Task instructions -> Reproduce the passage of the article on adult care for children with special needs, beginning at the words "The care our" and stopping after "I already was.".
Document text section start
The care our kids will get when they're adults


So, that meeting I'd mentioned to you back in January about planning for the future for children with special needs, the one I needed my big-girl panties for, got postponed because of snow. The rescheduled meeting took place the week my dad died and I went—because I thought it was important, and I figured I couldn't feel any more upset than I already was.

I was wrong.

The deputy commissioner of our state's Division of Developmental Disabilities spoke about the long wait list for community services for adults; some had been waiting for a decade. Community services means day programs, residential placement, therapy, behavioral support, and job coaching, among other services. The wait list in my state keeps growing. A person can make it off the list asap only in case of emergency (say, if an elderly parent caring for him or her dies). "I don't believe in my lifetime we will ever fully fund the waiting list," the deputy said.

The problem is rampant around the U.S., made worse by the financial crisis. Last week, Disability Scoop reported on a federal class action lawsuit filed on behalf of 19,000 Florida residents with disabilities who for years have been on their state's wait list for community services.
Document text section end
Information provided section start
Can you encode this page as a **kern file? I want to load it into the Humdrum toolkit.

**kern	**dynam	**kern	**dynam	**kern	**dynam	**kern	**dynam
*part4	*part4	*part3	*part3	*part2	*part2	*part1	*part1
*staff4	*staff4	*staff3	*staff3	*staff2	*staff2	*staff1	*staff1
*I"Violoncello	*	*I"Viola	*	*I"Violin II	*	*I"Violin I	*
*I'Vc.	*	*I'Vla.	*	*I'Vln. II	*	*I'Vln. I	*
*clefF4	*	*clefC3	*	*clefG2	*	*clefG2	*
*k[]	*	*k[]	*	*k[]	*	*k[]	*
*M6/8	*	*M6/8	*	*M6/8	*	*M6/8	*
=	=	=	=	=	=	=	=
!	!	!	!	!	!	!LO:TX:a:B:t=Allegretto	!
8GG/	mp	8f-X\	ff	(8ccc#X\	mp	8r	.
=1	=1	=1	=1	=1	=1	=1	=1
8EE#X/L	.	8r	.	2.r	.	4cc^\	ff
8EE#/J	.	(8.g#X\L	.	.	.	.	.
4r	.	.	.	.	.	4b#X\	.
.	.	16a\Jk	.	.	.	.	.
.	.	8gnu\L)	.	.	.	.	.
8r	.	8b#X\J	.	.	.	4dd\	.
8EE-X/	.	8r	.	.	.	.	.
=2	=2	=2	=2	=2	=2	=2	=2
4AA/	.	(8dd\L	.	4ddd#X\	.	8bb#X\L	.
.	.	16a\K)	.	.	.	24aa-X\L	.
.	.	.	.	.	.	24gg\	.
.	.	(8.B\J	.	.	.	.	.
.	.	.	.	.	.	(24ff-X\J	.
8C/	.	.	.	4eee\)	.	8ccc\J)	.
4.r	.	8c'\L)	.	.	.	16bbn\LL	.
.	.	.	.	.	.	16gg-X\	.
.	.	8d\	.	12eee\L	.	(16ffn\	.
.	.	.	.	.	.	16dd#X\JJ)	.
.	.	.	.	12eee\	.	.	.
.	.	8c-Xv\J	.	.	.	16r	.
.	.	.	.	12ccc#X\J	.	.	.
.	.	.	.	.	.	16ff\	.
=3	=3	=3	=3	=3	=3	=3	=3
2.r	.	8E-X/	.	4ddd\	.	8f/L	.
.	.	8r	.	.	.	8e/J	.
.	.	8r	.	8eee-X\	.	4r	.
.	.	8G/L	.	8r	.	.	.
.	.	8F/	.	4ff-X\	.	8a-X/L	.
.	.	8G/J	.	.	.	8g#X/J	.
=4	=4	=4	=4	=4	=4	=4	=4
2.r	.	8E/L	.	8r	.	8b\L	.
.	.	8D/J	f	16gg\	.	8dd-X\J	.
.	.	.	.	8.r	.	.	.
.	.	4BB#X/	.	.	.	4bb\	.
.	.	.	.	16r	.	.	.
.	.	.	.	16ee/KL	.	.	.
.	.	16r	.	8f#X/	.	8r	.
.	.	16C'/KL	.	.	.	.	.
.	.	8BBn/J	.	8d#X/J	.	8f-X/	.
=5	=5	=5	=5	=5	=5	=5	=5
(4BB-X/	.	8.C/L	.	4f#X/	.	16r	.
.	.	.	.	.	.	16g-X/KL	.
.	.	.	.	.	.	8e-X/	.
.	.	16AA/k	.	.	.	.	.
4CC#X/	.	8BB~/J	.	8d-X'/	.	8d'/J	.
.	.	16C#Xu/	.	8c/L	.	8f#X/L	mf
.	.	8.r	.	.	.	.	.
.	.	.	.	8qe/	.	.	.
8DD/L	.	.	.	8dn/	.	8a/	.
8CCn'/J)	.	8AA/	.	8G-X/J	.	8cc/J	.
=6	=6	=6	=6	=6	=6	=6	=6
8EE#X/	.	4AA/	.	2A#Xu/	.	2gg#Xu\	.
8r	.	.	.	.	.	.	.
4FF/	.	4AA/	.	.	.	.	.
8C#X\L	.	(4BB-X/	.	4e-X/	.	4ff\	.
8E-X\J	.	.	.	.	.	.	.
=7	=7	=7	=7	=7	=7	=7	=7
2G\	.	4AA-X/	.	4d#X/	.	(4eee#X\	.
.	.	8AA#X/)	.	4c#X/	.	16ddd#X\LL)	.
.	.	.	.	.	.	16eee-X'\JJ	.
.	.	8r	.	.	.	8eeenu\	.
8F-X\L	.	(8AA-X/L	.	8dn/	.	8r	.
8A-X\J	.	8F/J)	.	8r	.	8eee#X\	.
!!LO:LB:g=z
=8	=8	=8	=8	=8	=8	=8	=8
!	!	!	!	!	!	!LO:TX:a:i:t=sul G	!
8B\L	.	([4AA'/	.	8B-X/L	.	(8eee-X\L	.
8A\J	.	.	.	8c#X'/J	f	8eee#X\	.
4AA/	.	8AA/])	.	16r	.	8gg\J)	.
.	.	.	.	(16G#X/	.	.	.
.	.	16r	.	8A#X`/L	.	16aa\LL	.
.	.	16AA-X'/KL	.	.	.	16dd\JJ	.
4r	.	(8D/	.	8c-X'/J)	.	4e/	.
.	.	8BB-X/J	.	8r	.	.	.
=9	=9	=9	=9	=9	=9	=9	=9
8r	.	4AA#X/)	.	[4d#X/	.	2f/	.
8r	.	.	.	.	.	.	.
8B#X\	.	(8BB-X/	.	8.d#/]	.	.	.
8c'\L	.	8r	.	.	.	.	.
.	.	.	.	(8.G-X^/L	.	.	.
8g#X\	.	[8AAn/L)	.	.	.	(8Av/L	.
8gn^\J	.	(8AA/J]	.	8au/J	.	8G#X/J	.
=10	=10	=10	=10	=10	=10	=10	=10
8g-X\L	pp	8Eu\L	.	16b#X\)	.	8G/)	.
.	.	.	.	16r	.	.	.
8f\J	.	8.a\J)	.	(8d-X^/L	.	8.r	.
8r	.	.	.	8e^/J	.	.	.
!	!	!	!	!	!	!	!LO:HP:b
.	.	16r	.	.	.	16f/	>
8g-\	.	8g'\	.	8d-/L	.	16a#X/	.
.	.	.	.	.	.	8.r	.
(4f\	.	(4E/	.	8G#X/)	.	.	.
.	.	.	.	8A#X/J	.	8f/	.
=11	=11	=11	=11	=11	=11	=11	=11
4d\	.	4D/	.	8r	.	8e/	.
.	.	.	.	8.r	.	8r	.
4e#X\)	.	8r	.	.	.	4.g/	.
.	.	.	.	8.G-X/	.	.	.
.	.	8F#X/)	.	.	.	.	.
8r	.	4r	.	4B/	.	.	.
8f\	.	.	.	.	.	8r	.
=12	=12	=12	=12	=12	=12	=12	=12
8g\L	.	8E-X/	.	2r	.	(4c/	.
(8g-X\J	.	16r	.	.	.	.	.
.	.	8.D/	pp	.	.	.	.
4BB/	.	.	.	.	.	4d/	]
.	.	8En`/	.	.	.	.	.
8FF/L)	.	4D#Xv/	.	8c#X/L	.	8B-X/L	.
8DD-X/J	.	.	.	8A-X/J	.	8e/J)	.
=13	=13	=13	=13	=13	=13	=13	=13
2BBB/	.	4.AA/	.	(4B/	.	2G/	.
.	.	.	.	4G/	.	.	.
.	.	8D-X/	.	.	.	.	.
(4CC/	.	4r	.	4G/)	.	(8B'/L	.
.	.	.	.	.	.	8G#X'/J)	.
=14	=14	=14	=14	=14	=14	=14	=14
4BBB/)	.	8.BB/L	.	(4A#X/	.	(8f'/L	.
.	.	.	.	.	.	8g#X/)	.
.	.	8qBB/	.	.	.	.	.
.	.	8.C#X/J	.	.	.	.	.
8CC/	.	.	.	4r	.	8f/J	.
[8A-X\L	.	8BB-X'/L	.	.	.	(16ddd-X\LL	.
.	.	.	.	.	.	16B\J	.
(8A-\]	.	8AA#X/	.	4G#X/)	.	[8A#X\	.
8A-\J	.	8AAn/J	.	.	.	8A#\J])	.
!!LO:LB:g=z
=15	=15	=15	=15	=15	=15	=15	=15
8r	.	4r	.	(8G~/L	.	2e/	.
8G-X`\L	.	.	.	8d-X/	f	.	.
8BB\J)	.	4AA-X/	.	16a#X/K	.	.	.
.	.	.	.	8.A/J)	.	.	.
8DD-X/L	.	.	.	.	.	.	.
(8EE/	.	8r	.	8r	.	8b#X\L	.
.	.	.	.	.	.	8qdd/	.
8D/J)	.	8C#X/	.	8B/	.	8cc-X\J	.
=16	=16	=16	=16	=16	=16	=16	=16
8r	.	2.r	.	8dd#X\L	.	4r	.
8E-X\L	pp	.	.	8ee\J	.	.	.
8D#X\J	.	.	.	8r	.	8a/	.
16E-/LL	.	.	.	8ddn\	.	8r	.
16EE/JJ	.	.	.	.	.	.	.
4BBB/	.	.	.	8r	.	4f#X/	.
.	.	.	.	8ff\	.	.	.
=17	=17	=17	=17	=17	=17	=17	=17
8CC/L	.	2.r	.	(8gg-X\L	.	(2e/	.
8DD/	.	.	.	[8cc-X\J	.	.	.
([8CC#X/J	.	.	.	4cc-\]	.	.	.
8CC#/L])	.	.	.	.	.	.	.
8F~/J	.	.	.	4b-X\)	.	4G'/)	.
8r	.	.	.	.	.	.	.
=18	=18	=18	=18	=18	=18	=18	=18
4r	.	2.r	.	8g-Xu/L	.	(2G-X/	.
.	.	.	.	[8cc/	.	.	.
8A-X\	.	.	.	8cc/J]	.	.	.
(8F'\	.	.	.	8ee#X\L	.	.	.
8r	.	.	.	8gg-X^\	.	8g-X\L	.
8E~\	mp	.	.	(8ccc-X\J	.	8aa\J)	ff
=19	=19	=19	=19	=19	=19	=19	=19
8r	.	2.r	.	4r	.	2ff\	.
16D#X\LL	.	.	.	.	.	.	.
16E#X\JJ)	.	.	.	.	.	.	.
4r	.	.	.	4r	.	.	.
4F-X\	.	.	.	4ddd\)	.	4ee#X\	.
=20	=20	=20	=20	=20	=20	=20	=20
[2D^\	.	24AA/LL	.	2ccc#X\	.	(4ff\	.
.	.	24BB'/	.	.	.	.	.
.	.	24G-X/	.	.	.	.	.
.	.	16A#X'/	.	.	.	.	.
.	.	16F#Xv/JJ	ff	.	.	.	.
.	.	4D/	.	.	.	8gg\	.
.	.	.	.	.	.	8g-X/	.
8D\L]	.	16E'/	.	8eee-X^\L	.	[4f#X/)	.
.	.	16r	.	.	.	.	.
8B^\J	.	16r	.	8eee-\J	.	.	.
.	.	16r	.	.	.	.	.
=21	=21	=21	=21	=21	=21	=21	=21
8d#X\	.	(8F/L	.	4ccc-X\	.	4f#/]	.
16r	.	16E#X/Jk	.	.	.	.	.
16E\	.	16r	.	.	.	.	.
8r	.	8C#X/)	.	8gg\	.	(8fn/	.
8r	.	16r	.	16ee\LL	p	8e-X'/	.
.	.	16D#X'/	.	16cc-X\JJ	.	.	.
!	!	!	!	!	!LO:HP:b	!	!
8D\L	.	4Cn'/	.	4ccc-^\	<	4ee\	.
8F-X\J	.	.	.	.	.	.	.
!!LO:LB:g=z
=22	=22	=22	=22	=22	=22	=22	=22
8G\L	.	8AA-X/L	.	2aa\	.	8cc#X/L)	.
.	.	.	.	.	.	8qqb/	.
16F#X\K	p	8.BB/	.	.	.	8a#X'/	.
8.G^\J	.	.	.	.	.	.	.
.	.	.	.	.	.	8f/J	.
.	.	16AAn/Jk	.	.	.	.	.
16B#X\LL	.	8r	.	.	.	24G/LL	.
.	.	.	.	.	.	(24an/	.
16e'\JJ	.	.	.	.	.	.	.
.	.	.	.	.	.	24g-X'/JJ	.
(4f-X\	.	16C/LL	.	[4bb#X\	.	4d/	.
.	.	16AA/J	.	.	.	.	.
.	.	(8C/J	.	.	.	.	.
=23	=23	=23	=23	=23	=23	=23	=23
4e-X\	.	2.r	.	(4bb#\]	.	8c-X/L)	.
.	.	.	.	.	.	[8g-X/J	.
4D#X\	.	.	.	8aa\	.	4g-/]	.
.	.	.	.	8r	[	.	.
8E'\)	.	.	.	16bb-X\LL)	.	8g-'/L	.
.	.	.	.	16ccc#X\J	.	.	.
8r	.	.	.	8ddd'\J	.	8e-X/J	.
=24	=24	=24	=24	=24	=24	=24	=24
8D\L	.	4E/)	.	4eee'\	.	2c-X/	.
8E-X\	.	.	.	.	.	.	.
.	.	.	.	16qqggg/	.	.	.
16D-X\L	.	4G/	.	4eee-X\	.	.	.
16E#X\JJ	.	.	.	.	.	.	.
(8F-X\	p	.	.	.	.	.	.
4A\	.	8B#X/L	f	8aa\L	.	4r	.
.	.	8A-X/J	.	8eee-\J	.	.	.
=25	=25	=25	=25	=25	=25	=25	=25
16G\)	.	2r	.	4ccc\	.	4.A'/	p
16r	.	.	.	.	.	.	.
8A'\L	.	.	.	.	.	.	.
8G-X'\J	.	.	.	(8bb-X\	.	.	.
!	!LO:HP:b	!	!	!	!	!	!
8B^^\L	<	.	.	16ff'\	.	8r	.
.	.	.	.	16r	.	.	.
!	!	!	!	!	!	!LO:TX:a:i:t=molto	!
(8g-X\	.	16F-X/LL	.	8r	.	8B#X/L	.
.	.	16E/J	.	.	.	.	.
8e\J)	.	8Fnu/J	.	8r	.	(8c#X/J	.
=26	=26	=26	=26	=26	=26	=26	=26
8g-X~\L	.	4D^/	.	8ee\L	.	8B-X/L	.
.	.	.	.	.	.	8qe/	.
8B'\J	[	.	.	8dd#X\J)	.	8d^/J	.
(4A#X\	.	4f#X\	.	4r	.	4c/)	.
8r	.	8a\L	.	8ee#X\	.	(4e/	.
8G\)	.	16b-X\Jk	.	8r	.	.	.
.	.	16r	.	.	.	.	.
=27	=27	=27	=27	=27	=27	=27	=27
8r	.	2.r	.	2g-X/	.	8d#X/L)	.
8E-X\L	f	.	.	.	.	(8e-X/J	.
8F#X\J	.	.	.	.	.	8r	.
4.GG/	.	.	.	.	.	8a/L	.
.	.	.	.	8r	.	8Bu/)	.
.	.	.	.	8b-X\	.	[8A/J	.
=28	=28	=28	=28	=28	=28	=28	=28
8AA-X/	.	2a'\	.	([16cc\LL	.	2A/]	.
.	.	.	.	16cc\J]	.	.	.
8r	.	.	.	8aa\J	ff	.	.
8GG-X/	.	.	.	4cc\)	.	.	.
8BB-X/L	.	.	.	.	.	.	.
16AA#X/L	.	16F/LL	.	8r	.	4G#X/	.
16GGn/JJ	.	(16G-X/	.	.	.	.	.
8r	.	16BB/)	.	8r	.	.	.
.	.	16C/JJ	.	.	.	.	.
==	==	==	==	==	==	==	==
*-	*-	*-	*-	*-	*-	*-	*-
Information provided section end
Reply ->
The care our kids will get when they're adults


So, that meeting I'd mentioned to you back in January about planning for the future for children with special needs, the one I needed my big-girl panties for, got postponed because of snow. The rescheduled meeting took place the week my dad died and I went—because I thought it was important, and I figured I couldn't feel any more upset than I already was.